Records taken from a dataset:

- - -

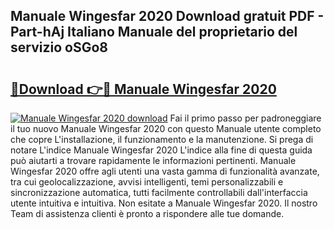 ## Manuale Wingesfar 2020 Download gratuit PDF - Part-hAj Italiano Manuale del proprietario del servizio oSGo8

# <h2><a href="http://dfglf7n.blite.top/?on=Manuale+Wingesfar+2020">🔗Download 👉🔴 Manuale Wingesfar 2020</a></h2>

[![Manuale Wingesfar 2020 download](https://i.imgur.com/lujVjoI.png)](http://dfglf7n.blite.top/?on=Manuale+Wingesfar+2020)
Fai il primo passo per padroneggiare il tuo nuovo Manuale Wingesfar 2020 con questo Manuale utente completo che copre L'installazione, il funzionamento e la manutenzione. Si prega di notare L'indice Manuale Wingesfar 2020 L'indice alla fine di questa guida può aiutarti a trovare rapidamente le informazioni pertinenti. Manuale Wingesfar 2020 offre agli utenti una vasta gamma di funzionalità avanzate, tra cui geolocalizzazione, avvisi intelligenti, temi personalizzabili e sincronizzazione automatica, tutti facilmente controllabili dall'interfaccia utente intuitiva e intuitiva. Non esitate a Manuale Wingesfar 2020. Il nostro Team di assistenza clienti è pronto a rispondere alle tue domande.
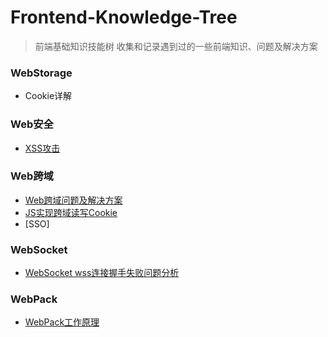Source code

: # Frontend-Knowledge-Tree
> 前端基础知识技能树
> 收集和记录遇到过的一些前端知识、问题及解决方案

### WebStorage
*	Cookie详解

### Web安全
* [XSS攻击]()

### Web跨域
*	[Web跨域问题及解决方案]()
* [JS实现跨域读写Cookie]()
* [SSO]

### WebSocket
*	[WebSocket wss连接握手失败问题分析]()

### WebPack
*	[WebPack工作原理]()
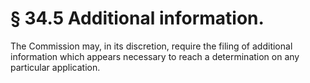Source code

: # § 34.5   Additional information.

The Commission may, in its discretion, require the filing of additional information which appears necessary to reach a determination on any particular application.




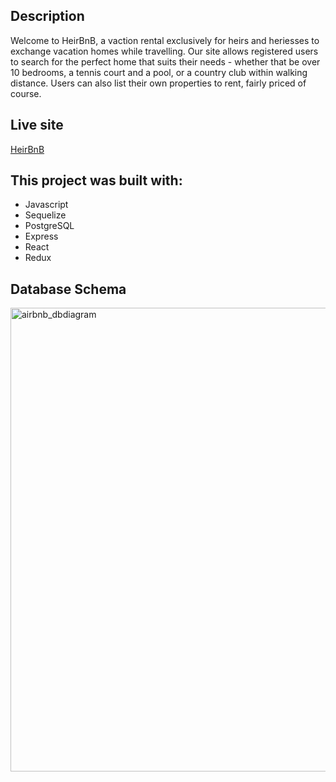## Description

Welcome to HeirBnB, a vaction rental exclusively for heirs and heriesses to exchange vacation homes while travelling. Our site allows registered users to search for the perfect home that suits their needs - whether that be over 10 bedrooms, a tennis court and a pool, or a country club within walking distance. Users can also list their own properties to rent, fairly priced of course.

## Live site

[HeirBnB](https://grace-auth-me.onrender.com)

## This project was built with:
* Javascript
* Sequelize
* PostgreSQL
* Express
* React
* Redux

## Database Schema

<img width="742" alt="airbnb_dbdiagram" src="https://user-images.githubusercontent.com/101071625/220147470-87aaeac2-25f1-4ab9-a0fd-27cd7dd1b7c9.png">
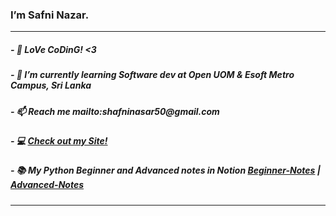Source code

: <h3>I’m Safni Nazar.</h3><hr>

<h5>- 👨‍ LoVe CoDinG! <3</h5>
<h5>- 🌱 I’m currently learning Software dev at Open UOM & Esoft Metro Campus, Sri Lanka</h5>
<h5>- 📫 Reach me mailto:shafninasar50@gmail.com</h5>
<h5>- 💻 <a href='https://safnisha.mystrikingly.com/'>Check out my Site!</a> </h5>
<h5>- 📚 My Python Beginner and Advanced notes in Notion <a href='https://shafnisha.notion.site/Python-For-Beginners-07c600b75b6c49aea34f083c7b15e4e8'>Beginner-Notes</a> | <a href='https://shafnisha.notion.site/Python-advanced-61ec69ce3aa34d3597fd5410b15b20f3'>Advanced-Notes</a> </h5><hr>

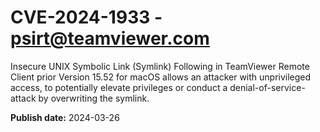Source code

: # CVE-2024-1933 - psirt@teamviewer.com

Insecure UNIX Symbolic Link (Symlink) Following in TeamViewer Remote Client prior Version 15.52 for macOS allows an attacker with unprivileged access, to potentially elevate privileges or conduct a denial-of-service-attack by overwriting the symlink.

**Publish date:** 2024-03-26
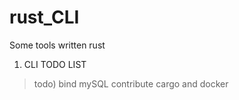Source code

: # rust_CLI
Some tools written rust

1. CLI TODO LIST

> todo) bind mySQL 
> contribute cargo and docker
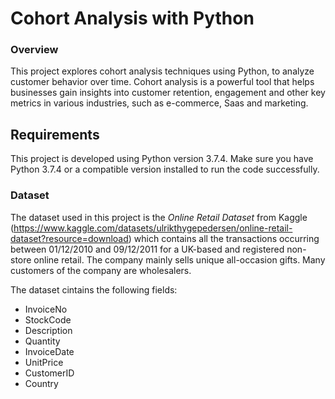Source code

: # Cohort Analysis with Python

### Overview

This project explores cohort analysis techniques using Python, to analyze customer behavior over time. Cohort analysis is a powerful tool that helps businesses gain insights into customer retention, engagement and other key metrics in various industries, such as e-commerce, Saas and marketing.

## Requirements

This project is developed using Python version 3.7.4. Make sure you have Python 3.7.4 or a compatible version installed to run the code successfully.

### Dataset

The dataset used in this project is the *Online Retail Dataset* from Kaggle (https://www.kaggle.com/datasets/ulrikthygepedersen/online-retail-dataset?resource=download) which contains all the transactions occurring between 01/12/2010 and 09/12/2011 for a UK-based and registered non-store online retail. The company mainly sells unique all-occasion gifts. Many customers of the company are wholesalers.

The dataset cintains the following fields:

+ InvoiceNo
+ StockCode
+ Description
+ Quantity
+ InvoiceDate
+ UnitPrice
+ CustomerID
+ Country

- - -

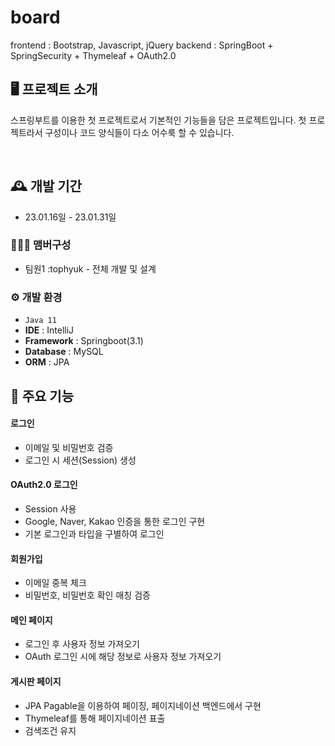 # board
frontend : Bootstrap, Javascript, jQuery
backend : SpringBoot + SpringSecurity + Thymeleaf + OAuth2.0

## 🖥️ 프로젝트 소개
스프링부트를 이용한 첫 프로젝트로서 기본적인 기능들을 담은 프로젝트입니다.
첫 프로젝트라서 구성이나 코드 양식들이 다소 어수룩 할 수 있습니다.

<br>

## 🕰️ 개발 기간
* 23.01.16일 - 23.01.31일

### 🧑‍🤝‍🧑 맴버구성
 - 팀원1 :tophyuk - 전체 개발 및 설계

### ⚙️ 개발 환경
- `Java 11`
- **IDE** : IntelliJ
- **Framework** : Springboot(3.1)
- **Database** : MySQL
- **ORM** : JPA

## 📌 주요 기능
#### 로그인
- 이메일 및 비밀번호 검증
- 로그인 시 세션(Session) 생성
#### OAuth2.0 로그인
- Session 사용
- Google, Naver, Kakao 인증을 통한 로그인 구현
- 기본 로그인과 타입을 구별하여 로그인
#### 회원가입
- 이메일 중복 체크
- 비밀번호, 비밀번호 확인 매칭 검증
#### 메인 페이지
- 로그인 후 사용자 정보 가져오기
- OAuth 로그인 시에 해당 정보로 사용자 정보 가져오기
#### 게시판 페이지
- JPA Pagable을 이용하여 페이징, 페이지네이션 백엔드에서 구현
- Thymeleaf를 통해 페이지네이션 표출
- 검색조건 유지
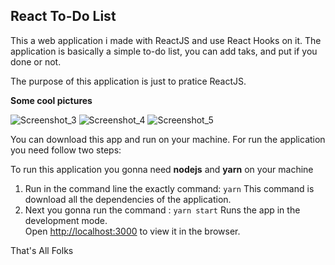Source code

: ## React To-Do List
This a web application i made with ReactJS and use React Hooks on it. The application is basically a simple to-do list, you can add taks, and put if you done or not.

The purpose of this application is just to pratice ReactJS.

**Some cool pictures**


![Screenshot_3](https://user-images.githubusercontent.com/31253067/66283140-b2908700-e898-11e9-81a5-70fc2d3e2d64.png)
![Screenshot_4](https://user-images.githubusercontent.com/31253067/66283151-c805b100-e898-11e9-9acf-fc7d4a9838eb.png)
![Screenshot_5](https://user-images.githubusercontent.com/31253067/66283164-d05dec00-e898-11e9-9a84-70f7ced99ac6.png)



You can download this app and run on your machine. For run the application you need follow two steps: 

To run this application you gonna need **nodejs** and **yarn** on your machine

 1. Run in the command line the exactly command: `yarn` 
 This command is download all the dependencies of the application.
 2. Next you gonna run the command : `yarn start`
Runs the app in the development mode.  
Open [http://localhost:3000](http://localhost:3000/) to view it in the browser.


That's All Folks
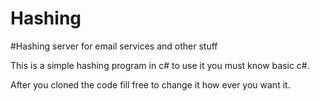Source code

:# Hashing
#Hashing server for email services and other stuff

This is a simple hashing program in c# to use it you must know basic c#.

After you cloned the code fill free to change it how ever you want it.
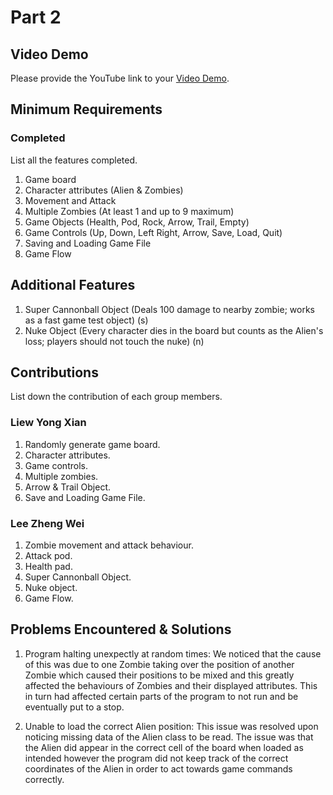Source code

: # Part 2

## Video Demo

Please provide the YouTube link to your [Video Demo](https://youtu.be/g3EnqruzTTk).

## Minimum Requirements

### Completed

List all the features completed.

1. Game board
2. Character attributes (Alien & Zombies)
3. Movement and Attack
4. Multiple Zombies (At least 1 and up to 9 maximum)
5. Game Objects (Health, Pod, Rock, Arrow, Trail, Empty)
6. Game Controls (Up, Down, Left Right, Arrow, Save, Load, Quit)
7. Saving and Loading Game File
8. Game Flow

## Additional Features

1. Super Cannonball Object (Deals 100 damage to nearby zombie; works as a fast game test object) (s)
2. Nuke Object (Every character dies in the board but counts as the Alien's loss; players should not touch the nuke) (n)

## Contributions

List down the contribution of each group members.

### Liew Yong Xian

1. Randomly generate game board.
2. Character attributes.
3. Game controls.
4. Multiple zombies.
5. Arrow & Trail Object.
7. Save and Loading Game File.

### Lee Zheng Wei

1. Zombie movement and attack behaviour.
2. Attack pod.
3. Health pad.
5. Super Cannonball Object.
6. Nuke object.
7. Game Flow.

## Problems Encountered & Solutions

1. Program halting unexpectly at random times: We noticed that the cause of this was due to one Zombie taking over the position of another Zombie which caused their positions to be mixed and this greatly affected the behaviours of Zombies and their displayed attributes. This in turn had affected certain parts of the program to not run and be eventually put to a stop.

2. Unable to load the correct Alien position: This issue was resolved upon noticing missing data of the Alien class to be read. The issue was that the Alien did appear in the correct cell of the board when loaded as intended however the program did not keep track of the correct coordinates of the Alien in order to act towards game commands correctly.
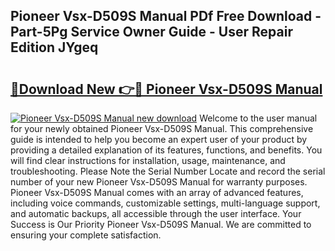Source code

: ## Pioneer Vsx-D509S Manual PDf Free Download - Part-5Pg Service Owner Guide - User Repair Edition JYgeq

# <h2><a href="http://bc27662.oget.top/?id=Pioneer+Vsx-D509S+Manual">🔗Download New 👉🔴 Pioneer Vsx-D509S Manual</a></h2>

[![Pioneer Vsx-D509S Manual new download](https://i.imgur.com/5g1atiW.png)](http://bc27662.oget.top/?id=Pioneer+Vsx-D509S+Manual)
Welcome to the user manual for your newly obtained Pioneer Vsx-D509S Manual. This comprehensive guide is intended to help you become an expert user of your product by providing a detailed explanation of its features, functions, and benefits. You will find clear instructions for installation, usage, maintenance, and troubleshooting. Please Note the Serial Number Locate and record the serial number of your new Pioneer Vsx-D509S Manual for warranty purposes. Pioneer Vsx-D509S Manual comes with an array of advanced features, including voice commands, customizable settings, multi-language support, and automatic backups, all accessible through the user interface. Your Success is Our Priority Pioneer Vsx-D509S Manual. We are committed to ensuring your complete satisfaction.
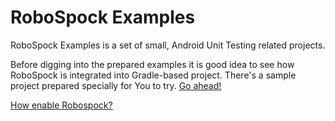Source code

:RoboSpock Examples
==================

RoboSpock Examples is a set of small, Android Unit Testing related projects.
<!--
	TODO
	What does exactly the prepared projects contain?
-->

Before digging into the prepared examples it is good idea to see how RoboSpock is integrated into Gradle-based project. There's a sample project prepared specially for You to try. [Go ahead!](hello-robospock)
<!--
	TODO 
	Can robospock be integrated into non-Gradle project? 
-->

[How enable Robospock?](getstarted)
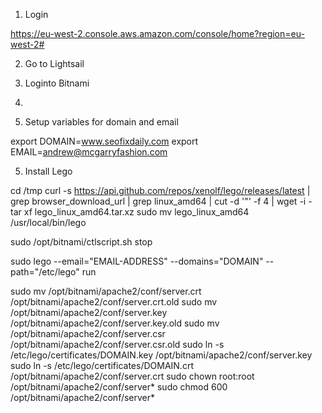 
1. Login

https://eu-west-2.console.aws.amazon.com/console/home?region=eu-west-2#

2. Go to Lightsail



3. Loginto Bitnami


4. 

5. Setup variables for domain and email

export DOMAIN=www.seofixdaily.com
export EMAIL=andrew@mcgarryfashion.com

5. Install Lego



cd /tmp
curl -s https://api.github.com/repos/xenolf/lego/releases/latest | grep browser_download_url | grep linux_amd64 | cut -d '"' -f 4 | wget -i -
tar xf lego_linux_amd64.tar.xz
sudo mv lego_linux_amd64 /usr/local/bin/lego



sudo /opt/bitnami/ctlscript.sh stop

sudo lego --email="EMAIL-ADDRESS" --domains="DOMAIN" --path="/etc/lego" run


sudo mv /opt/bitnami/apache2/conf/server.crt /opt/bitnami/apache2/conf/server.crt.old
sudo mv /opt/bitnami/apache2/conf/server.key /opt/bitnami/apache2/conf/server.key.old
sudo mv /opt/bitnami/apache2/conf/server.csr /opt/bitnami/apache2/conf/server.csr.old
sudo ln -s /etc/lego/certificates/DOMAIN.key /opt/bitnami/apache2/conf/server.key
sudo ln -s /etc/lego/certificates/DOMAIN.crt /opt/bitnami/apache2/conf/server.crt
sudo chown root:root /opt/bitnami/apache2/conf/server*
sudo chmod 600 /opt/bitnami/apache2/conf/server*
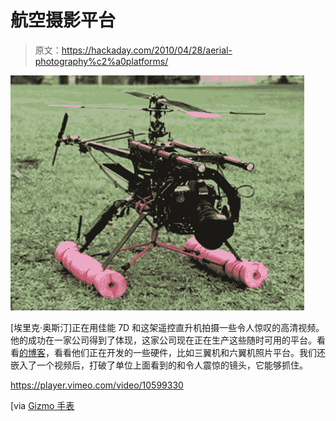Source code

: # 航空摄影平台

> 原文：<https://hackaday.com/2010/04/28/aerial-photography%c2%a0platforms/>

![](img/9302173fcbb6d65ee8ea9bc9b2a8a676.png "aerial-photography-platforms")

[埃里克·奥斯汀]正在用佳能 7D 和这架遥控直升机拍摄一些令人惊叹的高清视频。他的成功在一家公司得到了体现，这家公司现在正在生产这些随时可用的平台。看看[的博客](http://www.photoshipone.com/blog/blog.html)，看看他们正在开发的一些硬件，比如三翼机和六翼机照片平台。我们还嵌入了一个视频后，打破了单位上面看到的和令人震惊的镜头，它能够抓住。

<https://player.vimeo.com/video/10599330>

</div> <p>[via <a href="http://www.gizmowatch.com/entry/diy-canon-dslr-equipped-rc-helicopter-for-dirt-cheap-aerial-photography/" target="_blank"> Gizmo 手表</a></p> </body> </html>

- - -

#### [Exercise]
Edit the material above from the line containing "5. Install Lego" up to and including the line containing "</div> <p>[via <a" by replacing "EMAIL-ADDRESS" with "ADMIN-EMAIL" and leaving everything else unchanged. Reproduce only those lines, and leave the pictures out of the answer.

#### [Task response]
5. Install Lego



cd /tmp
curl -s https://api.github.com/repos/xenolf/lego/releases/latest | grep browser_download_url | grep linux_amd64 | cut -d '"' -f 4 | wget -i -
tar xf lego_linux_amd64.tar.xz
sudo mv lego_linux_amd64 /usr/local/bin/lego



sudo /opt/bitnami/ctlscript.sh stop

sudo lego --email="ADMIN-EMAIL" --domains="DOMAIN" --path="/etc/lego" run


sudo mv /opt/bitnami/apache2/conf/server.crt /opt/bitnami/apache2/conf/server.crt.old
sudo mv /opt/bitnami/apache2/conf/server.key /opt/bitnami/apache2/conf/server.key.old
sudo mv /opt/bitnami/apache2/conf/server.csr /opt/bitnami/apache2/conf/server.csr.old
sudo ln -s /etc/lego/certificates/DOMAIN.key /opt/bitnami/apache2/conf/server.key
sudo ln -s /etc/lego/certificates/DOMAIN.crt /opt/bitnami/apache2/conf/server.crt
sudo chown root:root /opt/bitnami/apache2/conf/server*
sudo chmod 600 /opt/bitnami/apache2/conf/server*
Source code

: # 航空摄影平台

> 原文：<https://hackaday.com/2010/04/28/aerial-photography%c2%a0platforms/>

![](img/9302173fcbb6d65ee8ea9bc9b2a8a676.png "aerial-photography-platforms")

[埃里克·奥斯汀]正在用佳能 7D 和这架遥控直升机拍摄一些令人惊叹的高清视频。他的成功在一家公司得到了体现，这家公司现在正在生产这些随时可用的平台。看看[的博客](http://www.photoshipone.com/blog/blog.html)，看看他们正在开发的一些硬件，比如三翼机和六翼机照片平台。我们还嵌入了一个视频后，打破了单位上面看到的和令人震惊的镜头，它能够抓住。

<https://player.vimeo.com/video/10599330>

</div> <p>[via <a href="http://www.gizmowatch.com/entry/diy-canon-dslr-equipped-rc-helicopter-for-dirt-cheap-aerial-photography/" target="_blank"> Gizmo 手表</a></p> </body> </html>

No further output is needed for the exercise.